Was die Netto-Rente erhöht
- Kinder (niedrigerer Pflegeversicherungssatz)
- GKV-Pflichtversicherung (halber KV-Satz)
- Früher Renteneintritt (höherer steuerfreier Anteil)
- Keine weiteren Einkünfte (niedrigerer Steuersatz)
- Eigene Immobilie (keine Mietkosten)
Was die Netto-Rente senkt
- Kinderlosigkeit (höchster PV-Satz)
- PKV mit hohem Beitrag
- Hohe weitere Einkünfte (hoher Steuersatz)
- Später Renteneintritt (hoher Besteuerungsanteil)
- Kirchensteuer
Warum die Netto-Rente für die Rentenlücke entscheidend ist
Wenn du deine Rentenlücke berechnest, zaehlt nur die Netto-Rente. Eine Brutto-Rente von 2.000 Euro klingt ordentlich — aber wenn nach Abzuegen nur 1.400 Euro bleiben und du 2.500 Euro brauchst, beträgt deine echte Lücke 1.100 Euro, nicht 500 Euro. Viele unterschätzen ihre Lücke, weil sie mit Brutto-Werten rechnen.

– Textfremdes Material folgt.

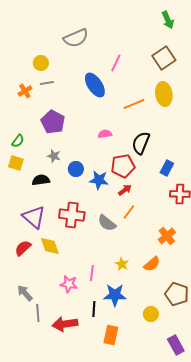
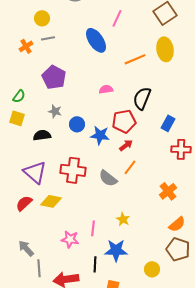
yellow diamond: (50, 246) -> (51, 201), turned -60
orange semicircle: (152, 264) -> (177, 224), moved

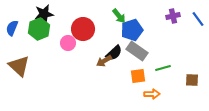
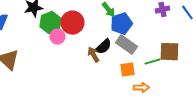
green hexagon: (39, 29) -> (50, 23), moved
brown arrow: (104, 61) -> (93, 55), turned 91
brown square: (192, 80) -> (169, 52), moved, size x1.5

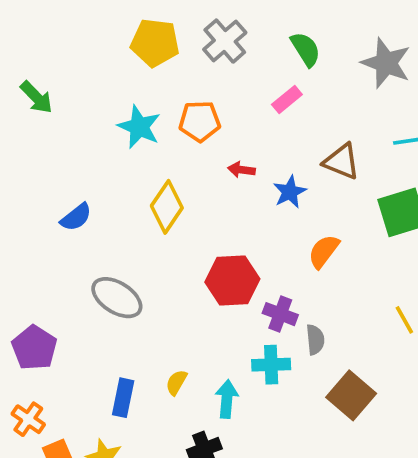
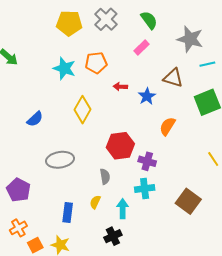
gray star: (386, 63) -> (190, 39), moved
gray ellipse: (117, 298) -> (60, 160), turned -36
gray semicircle: (315, 340) -> (105, 177), moved
orange cross: (28, 419) -> (18, 228), turned 30

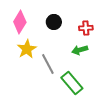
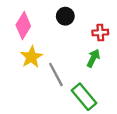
black circle: (54, 22) -> (65, 16), moved
green arrow: (80, 50) -> (93, 58), turned 133

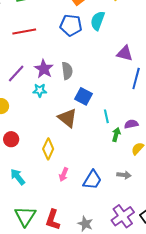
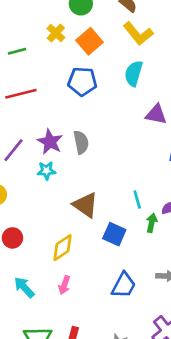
cyan semicircle: (98, 21) -> (134, 73), moved
blue square: (83, 96) -> (114, 234), moved
yellow diamond: (48, 149) -> (63, 248), turned 35
pink arrow: (64, 175) -> (64, 285), moved

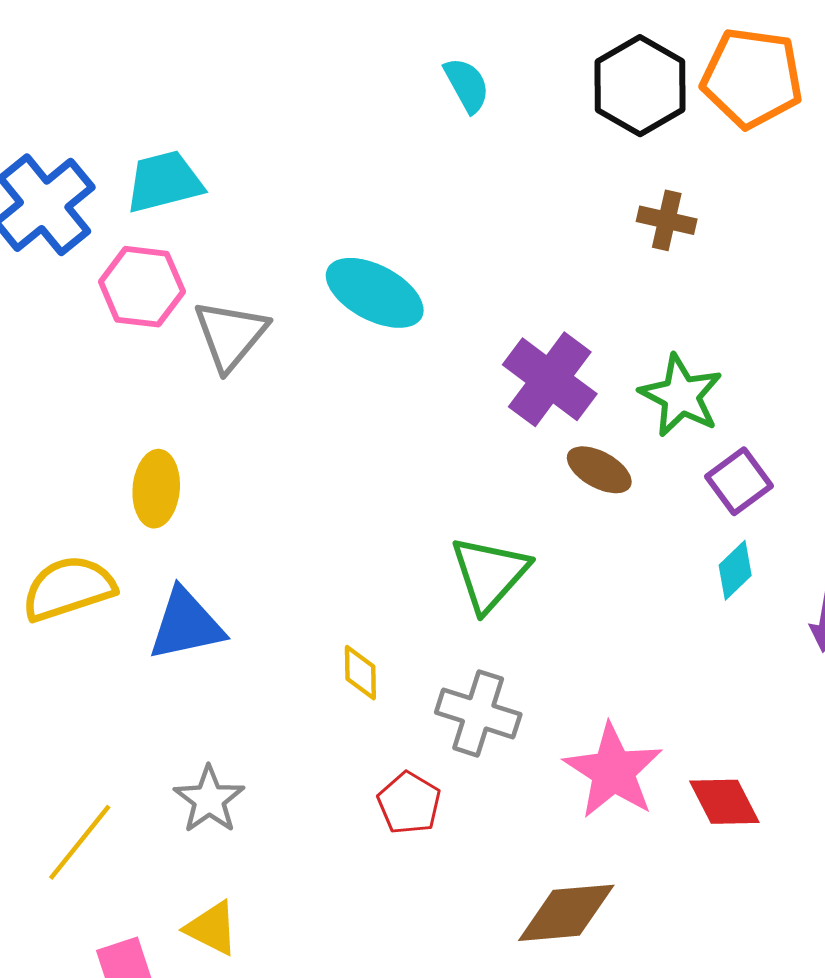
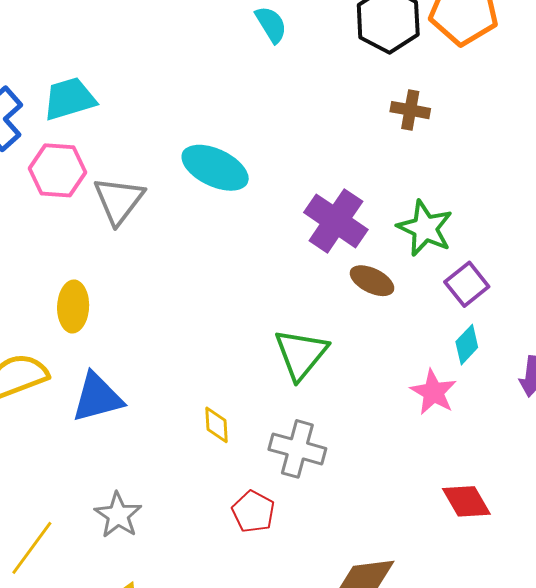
pink star: (613, 771) -> (433, 392), moved, size x0.7

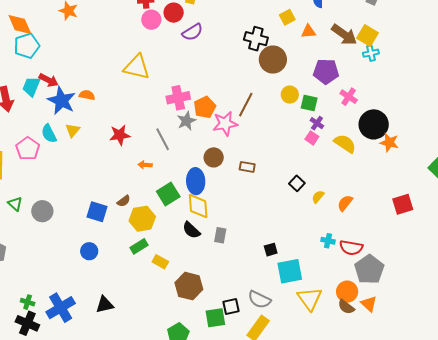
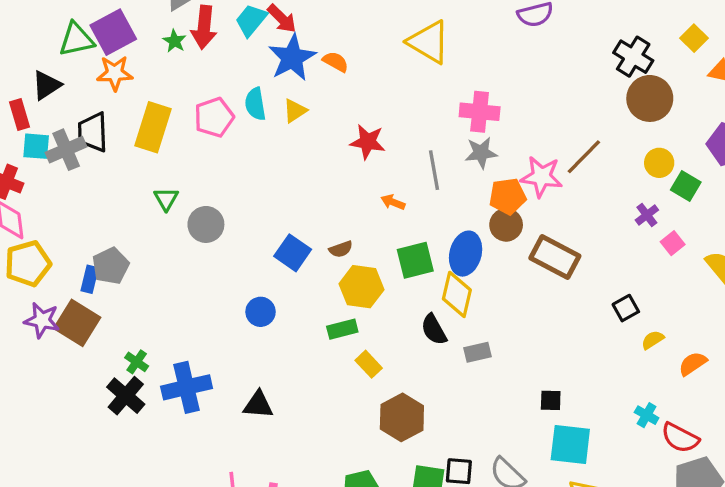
yellow square: (287, 17) -> (694, 38), turned -35
orange pentagon: (205, 107) -> (508, 196), moved
purple cross: (317, 123) -> (647, 215), moved
brown rectangle: (247, 167) -> (555, 257), size x1.8
gray rectangle: (220, 235) -> (478, 352), turned 49

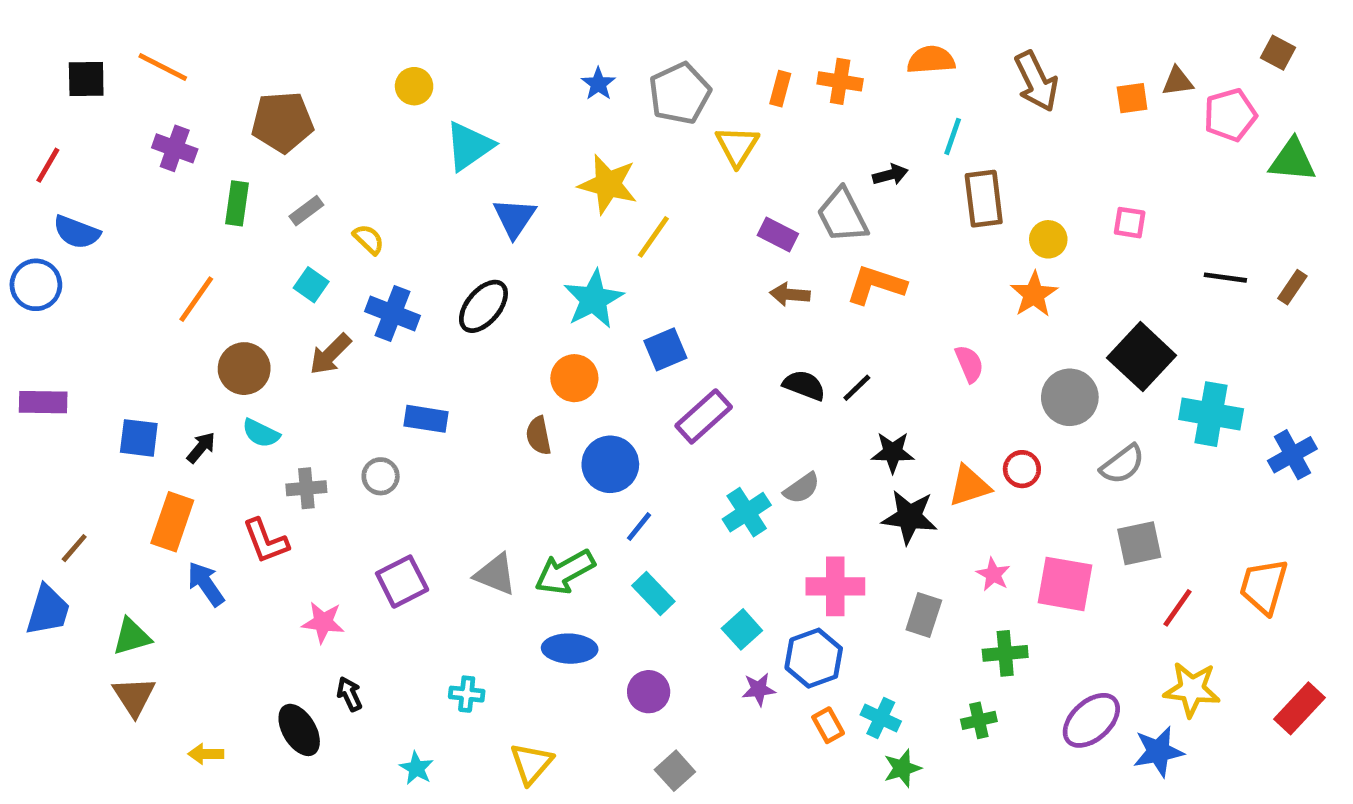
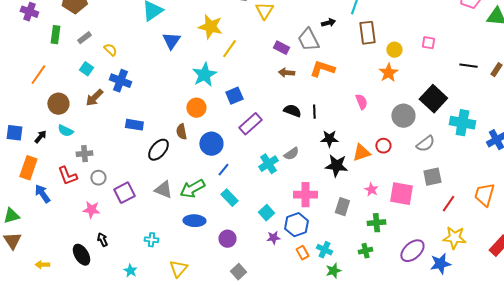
black ellipse: (483, 306) -> (158, 150), moved
black line: (857, 388) -> (314, 112), turned -48
gray circle: (381, 476) -> (98, 178), moved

Nutze diesen Rechner, um deine reale Netto-Rente zu ermitteln, und gib diesen Wert dann in den Rentenlücke-Rechner ein. Nur so bekommst du ein ehrliches Bild deiner Versorgungssituation. Die nötige Sparrate kannst du anschließend berechnen. Beruecksichtige auch die Inflation, die deinen Bedarf im Alter erhöht. Ein Blick auf die Gebühren lohnt sich ebenfalls — denn niedrige Kosten erhöhen deine Netto-Rente indirekt.
Stand: März 2026. Alle Angaben ohne Gewähr. Das Altersvorsorgedepot befindet sich im Gesetzgebungsprozess — Details können sich noch ändern.